● **TASK STATEMENT**
This task calls for the lines below starting at the one containing "Table 8. Total" and ending at the one containing "Table 2. Concentrations", repeated exactly with both ends kept and pictures left out.

(Dataset excerpts)
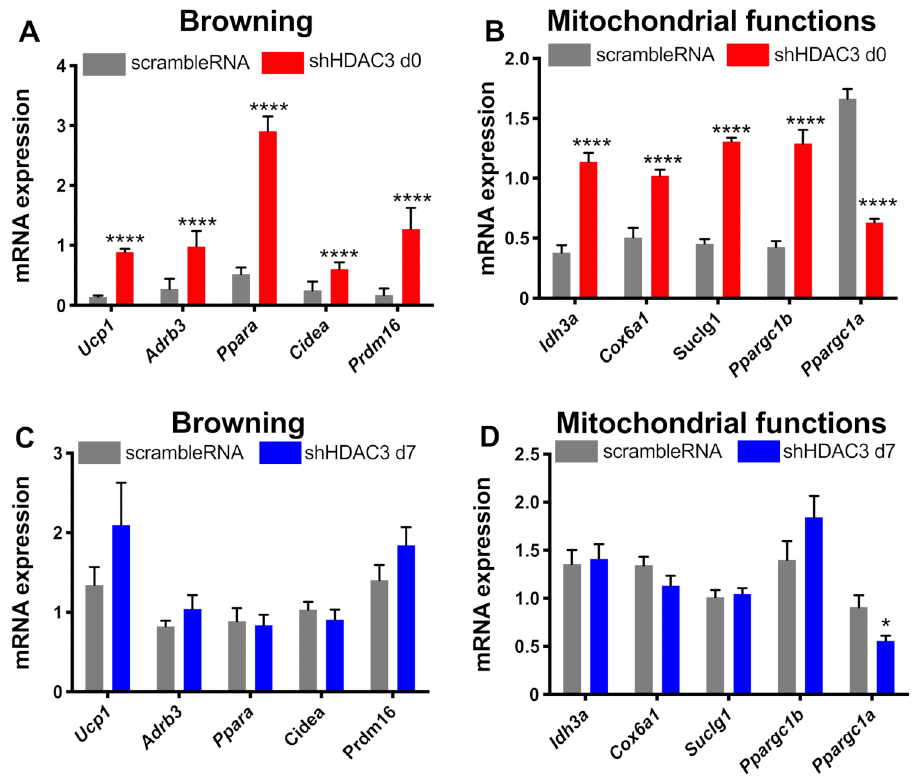
Figure 6. Expression of genes related to browning and mitochondrial functions. C3H/10T1/2 cells were infected with scramble/shHDAC3 at day 0 and expression of genes for browning ( A ) and mitochondrial functions ( B ) of differentiation to adipocytes. The expression of the same genes was measured in C3H/10T1/2 cells infected with scramble/shHDAC at day 7 ( C , D ). Cells silenced at day 0 were harvested at day 9 after induction of differentiation, while cells silenced at day 7 were harvested at day 11 after induction of differentiation. Data are presented as mean ± SEM. Statistical analyses were performed with GraphPad PRISM and unpaired Student’s t -test, **** p < 0.0001 ( n ≥ 8 from 3 independent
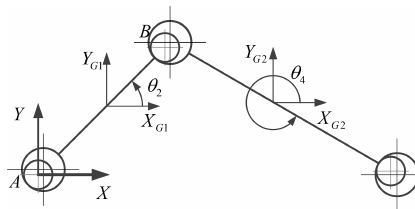
Figure 10. Deployable structure with clearance joints.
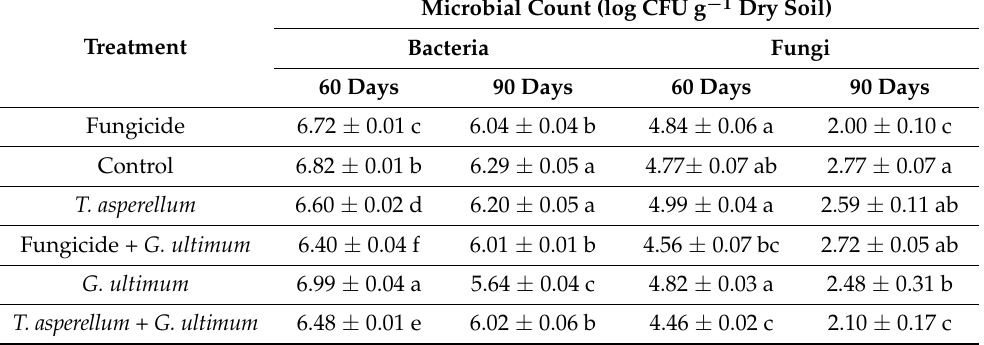
Table 8. Total bacterial and fungal count in the rhizosphere soil of pea plants after 60 and 90 days of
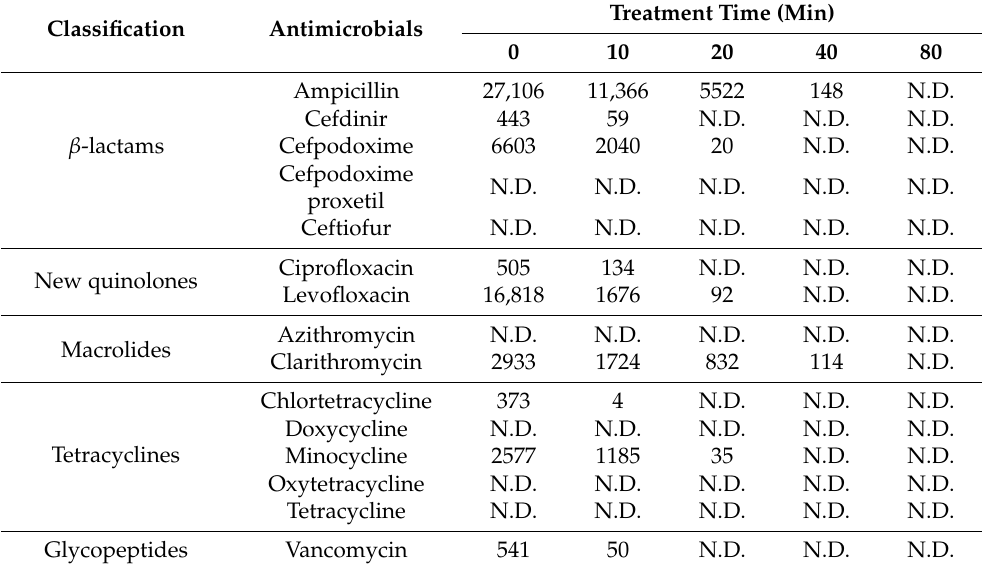
Table 2. Concentrations of targeted antimicrobials in hospital wastewater during ozone treatment (N.D.: Not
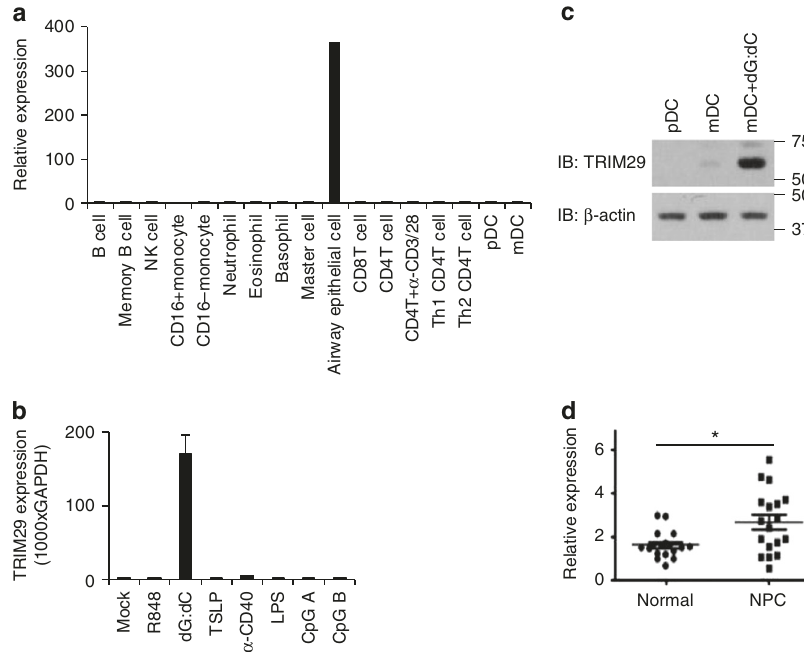
Fig. 1 The expression of TRIM29 in human cells. a , b Human myeloid cells and lymphoid cells were puri fi ed from PBMCs using a cell sorter. Total RNA was isolated from these primary cells and primary airway epithelial cells induced or not a to chip hybridization and microarray, or b to real-time PCR. The pro fi le of TRIM29 expression in different cells is indicated. The relative expression of TRIM29 was compared by plotting the values extracted from the gene expression database. A value < 1 indicated the absence of gene expression. c Immunoblot analysis of TRIM29 and β -actin in plasmacytoid dendritic cells (pDCs), mDCs, and mDCs induced with poly(dG:dC) (dG:dC, 2.5 μ g/ml). Data are representative of three independent experiments. d Total RNA was isolated from human healthy nasopharyngeal epithelium tissues (normal) and NPC tissues to chip hybridization and microarray. The relative expression of TRIM29 was compared by plotting the values extracted from the gene expression database. A value < 1 indicated the absence of gene expression. * P < 0.0001 (unpaired t -test; mean and SD of three samples in b . The position of protein markers (shown in kDa) is indicated on the right NATURE COMMUNICATIONS | 8: 945 | DOI: 10.1038/s41467-017-00101-w |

● **SOLUTION TO THIS EXERCISE**
Table 8. Total bacterial and fungal count in the rhizosphere soil of pea plants after 60 and 90 days of
Table 2. Concentrations of targeted antimicrobials in hospital wastewater during ozone treatment (N.D.: Not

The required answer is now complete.